* **ARBEITSAUFTRÄGE**:
1: Beantworten Sie anhand des Textauszugs unten diese Fragen:
(a) Auf welchen Betrag beziffert Olaf Groehler die preußischen Staatseinkünfte von 1763?
(b) Wie hoch war die Unterstützung der Engländer?
(c) Wie viel presste Friedrich insgesamt allein aus Leipzig?
2: Führen Sie sämtliche Geldbeträge in Talern auf, die der Textauszug unten nennt.

Aber schon im Winter waren Friedrichs Kassen wieder so leer wie zuvor, der Krieg war nicht entschieden, er brauchte Geld. Kriege überforderten auch im 18. Jahrhundert die Staatshaushalte. Im Fall Preußens um ein Vielfaches. Der Historiker Olaf Groehler beziffert die preußischen Staatseinkünfte von 1763 mit 21,7 Millionen Taler. Der Siebenjährige Krieg kostete allein Preußen aber 139 Millionen Taler. Einen Teil davon halfen die Engländer zu bezahlen mit einer Unterstützung von 27 Millionen Talern. Aber den größten Einzelposten besorgte sich Friedrich in Sachsen: 48 Millionen Taler presste er aus dem Land, allein aus Leipzig insgesamt über 10 Millionen Taler.

* **Datensätze**:
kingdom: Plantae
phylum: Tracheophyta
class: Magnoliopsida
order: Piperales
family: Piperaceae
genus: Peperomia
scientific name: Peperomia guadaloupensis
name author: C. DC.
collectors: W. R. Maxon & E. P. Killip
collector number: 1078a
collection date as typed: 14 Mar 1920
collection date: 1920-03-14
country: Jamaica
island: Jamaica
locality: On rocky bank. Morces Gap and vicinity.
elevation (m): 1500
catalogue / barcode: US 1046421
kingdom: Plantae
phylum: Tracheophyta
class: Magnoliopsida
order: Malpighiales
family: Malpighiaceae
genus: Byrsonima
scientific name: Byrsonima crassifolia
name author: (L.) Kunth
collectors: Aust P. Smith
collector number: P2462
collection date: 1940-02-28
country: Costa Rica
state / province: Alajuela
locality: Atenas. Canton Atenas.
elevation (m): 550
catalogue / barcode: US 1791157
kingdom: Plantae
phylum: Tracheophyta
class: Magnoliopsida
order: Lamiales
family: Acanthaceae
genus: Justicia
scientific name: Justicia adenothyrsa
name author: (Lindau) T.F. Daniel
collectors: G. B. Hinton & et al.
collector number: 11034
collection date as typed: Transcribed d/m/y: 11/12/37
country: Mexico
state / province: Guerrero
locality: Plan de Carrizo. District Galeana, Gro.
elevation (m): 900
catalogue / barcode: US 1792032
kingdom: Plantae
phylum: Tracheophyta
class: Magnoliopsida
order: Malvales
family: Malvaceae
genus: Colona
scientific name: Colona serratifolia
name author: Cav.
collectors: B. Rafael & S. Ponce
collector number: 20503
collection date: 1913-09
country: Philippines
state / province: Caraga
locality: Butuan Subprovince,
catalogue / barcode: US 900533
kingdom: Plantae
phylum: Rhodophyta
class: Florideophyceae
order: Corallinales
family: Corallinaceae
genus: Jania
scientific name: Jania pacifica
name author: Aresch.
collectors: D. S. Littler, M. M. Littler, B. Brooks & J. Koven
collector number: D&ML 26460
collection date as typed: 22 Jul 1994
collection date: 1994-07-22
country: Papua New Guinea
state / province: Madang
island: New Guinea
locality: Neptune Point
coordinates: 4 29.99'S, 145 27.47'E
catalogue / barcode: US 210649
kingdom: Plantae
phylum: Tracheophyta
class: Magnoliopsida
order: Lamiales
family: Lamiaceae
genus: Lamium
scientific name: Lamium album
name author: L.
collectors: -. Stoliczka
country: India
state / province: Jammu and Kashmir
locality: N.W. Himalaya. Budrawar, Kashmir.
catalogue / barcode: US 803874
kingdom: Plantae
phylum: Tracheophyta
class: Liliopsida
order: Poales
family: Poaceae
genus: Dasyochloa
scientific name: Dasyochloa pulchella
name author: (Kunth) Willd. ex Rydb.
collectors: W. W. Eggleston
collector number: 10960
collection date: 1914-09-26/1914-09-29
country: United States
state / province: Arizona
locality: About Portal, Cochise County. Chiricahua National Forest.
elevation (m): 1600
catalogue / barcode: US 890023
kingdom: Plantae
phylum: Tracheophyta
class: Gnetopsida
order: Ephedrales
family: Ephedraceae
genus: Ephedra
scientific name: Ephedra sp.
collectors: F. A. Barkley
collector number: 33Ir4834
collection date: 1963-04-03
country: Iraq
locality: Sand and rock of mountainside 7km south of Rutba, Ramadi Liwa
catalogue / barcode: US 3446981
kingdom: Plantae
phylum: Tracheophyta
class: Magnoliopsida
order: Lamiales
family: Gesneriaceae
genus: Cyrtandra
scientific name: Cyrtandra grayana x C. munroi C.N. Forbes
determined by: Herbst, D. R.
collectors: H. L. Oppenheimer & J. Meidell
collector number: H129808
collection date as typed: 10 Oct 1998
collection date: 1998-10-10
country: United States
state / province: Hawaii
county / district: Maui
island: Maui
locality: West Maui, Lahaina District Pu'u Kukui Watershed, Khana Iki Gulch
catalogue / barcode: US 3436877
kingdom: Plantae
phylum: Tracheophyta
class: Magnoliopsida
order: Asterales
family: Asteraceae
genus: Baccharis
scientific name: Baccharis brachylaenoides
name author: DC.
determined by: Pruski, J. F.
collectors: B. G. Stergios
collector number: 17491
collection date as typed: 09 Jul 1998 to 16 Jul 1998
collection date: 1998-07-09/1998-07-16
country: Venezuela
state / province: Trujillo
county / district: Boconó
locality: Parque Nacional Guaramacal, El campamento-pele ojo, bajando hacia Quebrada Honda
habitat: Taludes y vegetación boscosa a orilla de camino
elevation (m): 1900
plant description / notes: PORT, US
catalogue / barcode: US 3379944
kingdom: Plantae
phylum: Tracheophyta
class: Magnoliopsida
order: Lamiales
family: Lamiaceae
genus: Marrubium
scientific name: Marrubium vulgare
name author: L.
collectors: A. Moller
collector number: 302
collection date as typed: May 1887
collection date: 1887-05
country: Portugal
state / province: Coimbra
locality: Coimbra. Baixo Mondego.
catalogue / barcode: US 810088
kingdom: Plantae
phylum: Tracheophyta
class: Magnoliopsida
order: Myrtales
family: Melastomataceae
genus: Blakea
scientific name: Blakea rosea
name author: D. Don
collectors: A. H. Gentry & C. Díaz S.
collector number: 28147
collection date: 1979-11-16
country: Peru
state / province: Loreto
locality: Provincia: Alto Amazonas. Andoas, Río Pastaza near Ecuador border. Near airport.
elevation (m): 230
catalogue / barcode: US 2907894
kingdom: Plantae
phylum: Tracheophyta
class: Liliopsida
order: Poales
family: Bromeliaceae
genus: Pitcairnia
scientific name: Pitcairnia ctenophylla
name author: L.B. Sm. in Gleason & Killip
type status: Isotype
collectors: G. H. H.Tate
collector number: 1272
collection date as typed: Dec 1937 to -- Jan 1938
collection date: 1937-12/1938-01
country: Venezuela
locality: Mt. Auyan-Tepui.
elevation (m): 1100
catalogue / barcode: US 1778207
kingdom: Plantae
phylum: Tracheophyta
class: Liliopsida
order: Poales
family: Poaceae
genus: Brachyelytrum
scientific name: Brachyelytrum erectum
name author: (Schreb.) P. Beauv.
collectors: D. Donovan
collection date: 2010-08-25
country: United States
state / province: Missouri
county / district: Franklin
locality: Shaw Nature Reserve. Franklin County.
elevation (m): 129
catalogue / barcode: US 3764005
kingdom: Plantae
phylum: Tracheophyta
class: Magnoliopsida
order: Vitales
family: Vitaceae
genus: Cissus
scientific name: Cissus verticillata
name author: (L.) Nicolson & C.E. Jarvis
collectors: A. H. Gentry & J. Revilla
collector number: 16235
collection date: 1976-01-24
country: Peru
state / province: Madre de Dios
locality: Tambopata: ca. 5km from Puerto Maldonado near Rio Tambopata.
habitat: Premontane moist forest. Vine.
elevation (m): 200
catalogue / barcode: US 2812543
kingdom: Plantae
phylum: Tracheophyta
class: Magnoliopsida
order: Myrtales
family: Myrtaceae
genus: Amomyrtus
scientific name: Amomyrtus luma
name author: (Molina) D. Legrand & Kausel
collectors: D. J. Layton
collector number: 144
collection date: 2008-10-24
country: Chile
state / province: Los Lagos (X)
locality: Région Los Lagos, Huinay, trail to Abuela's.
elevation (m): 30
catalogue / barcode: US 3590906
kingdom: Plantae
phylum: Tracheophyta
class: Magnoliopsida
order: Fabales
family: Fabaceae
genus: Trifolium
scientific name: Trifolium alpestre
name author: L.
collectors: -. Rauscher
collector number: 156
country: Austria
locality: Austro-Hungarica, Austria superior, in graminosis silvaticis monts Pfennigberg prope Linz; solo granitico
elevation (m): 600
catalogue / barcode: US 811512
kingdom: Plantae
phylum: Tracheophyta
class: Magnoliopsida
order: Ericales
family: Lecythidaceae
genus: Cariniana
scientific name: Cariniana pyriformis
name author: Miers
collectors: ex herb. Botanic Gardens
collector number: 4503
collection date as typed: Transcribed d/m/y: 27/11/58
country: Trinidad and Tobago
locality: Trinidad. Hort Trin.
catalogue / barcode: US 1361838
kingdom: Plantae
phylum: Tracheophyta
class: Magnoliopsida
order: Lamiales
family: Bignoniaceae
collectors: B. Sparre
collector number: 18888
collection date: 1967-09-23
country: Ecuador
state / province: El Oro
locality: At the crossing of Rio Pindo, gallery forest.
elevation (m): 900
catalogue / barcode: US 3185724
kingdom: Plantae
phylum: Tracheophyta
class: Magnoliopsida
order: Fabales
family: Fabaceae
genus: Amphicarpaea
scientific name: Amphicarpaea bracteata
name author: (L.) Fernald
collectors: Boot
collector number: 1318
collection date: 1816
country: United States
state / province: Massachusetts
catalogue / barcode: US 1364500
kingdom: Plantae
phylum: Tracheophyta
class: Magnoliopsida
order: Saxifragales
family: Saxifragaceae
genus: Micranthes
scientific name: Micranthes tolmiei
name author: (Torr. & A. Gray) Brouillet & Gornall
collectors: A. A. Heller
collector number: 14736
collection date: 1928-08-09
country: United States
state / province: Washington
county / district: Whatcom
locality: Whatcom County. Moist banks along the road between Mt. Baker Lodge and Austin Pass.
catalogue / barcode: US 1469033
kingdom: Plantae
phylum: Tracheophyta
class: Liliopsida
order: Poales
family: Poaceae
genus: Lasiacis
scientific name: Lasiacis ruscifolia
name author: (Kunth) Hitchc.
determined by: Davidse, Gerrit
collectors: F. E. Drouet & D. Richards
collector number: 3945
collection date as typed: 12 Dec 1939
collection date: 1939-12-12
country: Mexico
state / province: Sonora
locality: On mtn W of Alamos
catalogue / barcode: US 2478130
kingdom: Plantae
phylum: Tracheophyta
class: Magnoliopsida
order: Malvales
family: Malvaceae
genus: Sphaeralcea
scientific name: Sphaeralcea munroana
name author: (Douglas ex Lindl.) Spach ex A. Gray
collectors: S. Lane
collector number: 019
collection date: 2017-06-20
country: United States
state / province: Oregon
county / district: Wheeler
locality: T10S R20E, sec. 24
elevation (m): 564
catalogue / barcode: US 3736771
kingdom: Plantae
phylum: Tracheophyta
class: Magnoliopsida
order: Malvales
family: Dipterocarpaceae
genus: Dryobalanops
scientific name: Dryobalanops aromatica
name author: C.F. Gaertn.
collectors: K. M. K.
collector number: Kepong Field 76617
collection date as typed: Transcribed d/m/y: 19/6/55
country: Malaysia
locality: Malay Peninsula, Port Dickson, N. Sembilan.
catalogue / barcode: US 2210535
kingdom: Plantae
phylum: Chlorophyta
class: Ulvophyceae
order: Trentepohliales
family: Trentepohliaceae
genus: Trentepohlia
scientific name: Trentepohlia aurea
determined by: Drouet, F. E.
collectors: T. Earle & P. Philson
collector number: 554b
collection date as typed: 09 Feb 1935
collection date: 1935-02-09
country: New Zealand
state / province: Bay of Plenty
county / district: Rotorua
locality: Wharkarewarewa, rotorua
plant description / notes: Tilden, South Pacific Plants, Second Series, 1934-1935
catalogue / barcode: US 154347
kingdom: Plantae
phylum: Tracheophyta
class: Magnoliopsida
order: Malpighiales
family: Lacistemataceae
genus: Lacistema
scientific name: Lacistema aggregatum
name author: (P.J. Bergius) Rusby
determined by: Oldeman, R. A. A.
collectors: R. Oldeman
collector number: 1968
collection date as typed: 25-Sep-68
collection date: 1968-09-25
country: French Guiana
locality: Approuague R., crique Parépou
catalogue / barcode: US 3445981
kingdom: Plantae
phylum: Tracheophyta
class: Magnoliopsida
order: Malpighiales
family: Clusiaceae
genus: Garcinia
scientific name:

* **LÖSUNGEN**:
1:
(a) 21,7 Millionen Taler
(b) 27 Millionen Taler
(c) über 10 Millionen Taler

2:
21,7 Millionen Taler
139 Millionen Taler
27 Millionen Taler
48 Millionen Taler
über 10 Millionen Taler